EXTRAIT DU TEXTE:
##############################

#Trans 2024 — Poto Rico : entretien avec un kiffeur
D’abord repéré aux commandes des prods de Lorenzo, l’artiste electro Poto Rico s’est depuis émancipé du rappeur stupéfiant. D’abord avec son titre Jus d’orange de pomme sorti cet été, puis aujourd’hui avec sa programmation aux Trans Musicales, sur la scène du Hall 8, la plus grande du Parc Expo lors de la première soirée du jeudi 5 décembre. Très secret jusqu’à maintenant, nous nous devions d’enquêter sur ce personnage atypique issu de la scène rennaise.
Alors, puisqu’on est entre nous : qui es-tu, Poto Rico ?
Poto Rico : Je suis avant tout un petit kiffeur, une personne qui aime un peu tout. J’aime bien boire de l’eau, me promener dans la forêt, regarder les maisons… Je suis très curieux. Certains diront que je suis un peu fucké, d’autres que je suis chelou, mais je suis juste moi-même. J’aime bien la vie, la musique, la nourriture, les gens. J’aime bien tout en fait.

##############################

DONNÉES FOURNIES:
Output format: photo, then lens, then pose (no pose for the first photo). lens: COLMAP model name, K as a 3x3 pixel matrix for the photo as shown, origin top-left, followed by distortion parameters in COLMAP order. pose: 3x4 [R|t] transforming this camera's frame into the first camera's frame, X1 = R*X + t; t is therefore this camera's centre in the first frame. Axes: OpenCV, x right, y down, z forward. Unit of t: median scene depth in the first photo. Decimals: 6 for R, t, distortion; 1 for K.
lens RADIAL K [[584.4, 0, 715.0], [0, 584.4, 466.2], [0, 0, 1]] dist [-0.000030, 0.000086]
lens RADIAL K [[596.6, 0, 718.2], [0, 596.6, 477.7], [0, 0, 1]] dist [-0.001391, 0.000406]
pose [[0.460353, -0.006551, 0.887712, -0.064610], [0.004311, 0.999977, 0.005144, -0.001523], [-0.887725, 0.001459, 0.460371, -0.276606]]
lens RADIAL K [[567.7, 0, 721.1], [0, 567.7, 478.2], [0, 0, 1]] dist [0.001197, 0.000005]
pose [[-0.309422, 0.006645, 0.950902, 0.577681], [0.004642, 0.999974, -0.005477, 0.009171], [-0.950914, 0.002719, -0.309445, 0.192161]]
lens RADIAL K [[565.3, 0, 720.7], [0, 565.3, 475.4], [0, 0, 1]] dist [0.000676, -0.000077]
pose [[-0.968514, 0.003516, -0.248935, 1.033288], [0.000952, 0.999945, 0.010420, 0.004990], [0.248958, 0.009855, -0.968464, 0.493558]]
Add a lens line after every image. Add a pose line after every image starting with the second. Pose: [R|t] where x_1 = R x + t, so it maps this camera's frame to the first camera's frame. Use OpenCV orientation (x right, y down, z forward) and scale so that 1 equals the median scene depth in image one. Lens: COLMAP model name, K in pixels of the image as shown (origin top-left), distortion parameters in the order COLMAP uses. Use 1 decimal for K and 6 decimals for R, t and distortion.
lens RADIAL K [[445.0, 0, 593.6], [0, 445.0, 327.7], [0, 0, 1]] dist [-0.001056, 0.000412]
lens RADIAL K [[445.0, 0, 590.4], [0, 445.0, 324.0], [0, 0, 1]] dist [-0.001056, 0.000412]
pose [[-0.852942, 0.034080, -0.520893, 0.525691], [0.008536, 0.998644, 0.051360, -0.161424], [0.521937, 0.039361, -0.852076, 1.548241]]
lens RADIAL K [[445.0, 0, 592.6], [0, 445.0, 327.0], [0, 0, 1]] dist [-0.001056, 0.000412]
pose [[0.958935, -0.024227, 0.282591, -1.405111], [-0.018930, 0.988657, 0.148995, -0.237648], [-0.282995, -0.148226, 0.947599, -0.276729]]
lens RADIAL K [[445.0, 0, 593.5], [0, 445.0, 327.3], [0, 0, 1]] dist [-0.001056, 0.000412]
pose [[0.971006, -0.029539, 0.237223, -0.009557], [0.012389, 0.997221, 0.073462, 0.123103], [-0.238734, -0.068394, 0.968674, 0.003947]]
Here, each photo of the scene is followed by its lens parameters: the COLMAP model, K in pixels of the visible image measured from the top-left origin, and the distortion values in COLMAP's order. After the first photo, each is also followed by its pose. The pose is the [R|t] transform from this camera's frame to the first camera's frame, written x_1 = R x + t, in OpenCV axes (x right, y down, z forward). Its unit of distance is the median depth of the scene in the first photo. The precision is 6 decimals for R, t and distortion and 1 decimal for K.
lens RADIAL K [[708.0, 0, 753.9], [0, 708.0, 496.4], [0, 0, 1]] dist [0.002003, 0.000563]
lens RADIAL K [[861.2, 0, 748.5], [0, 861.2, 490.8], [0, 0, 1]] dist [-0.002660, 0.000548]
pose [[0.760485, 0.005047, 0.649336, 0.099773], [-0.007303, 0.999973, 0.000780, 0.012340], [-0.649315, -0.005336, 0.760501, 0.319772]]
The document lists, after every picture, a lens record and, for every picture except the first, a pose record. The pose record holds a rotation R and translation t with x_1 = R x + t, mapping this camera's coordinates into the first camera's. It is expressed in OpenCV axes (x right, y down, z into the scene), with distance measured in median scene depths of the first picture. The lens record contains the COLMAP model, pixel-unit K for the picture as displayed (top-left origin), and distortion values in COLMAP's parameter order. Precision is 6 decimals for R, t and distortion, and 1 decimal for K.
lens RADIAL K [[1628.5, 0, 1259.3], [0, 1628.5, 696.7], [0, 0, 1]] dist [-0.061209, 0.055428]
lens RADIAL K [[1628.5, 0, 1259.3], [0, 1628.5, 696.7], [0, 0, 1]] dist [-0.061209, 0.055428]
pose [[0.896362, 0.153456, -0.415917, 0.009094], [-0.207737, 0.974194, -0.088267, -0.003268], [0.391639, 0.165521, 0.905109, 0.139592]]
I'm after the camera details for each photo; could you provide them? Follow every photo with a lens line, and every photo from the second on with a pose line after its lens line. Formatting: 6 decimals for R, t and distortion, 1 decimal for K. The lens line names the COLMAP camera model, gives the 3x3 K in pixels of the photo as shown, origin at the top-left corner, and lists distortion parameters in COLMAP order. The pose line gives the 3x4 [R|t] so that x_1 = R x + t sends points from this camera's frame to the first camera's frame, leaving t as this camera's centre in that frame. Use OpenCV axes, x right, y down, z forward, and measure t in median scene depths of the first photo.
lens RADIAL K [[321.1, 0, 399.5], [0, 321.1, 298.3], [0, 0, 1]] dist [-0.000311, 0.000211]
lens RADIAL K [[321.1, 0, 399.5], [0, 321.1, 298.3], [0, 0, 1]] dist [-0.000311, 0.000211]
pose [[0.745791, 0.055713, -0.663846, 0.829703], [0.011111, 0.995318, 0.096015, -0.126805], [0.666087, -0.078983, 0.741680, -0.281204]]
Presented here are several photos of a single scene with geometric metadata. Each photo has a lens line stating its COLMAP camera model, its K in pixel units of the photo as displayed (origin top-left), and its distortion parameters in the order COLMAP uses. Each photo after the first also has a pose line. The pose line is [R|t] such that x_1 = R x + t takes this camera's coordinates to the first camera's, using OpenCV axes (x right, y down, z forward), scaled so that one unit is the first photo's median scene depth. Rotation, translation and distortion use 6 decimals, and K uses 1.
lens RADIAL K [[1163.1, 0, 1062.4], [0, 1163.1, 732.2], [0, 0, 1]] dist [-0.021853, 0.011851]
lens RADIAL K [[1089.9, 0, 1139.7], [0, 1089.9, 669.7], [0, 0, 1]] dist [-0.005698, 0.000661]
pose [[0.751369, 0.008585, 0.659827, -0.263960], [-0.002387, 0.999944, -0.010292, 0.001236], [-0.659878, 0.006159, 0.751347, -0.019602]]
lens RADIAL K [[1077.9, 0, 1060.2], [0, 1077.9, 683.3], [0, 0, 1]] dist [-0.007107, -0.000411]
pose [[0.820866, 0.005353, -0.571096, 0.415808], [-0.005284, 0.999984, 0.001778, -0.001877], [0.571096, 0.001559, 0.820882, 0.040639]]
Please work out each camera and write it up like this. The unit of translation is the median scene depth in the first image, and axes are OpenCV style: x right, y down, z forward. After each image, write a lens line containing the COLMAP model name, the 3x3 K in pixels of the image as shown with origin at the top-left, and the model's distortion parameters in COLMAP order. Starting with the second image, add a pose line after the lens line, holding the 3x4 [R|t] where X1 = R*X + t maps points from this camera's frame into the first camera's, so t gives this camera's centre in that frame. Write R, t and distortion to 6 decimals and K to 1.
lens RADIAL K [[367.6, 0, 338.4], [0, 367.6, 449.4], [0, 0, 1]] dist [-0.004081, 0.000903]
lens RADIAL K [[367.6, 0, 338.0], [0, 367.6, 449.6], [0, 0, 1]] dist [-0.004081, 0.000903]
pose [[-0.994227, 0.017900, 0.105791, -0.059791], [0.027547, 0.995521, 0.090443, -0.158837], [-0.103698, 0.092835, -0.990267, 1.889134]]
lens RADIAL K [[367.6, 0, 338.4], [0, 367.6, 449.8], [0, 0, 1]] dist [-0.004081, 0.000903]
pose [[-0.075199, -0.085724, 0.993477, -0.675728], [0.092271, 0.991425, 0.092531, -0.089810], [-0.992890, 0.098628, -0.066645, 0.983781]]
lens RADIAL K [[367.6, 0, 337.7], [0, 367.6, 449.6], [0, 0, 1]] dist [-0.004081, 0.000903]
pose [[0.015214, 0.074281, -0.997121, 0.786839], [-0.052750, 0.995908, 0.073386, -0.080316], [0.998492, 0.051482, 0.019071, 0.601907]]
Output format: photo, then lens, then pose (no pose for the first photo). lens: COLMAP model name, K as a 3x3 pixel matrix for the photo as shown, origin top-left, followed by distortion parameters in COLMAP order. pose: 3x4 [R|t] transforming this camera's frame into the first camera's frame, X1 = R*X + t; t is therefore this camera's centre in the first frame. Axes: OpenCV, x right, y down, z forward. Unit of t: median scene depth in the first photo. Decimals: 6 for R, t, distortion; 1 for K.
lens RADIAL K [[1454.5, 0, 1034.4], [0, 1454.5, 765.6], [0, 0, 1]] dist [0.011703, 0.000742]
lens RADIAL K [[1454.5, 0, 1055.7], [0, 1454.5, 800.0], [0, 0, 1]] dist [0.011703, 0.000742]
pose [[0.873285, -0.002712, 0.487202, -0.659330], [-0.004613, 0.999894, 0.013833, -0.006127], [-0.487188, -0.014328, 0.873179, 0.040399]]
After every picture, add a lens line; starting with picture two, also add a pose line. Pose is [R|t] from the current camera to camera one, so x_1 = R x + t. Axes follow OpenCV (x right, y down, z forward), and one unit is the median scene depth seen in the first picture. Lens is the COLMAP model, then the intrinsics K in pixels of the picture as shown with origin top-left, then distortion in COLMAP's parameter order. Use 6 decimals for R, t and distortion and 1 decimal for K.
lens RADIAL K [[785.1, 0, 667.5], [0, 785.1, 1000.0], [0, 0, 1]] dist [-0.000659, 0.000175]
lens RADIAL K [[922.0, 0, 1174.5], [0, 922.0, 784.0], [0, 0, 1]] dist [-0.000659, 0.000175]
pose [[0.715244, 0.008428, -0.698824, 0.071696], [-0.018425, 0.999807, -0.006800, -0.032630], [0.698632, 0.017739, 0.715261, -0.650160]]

##############################

CONSIGNE:
Réécris le passage de l'entretien avec Poto Rico en commençant par « #Trans 2024 — » et en allant jusqu'à « Poto Rico ? ». Remplace « rappeur » par « musicien ».

RÉPONSE ATTENDUE:
#Trans 2024 — Poto Rico : entretien avec un kiffeur
D’abord repéré aux commandes des prods de Lorenzo, l’artiste electro Poto Rico s’est depuis émancipé du musicien stupéfiant. D’abord avec son titre Jus d’orange de pomme sorti cet été, puis aujourd’hui avec sa programmation aux Trans Musicales, sur la scène du Hall 8, la plus grande du Parc Expo lors de la première soirée du jeudi 5 décembre. Très secret jusqu’à maintenant, nous nous devions d’enquêter sur ce personnage atypique issu de la scène rennaise.
Alors, puisqu’on est entre nous : qui es-tu, Poto Rico ?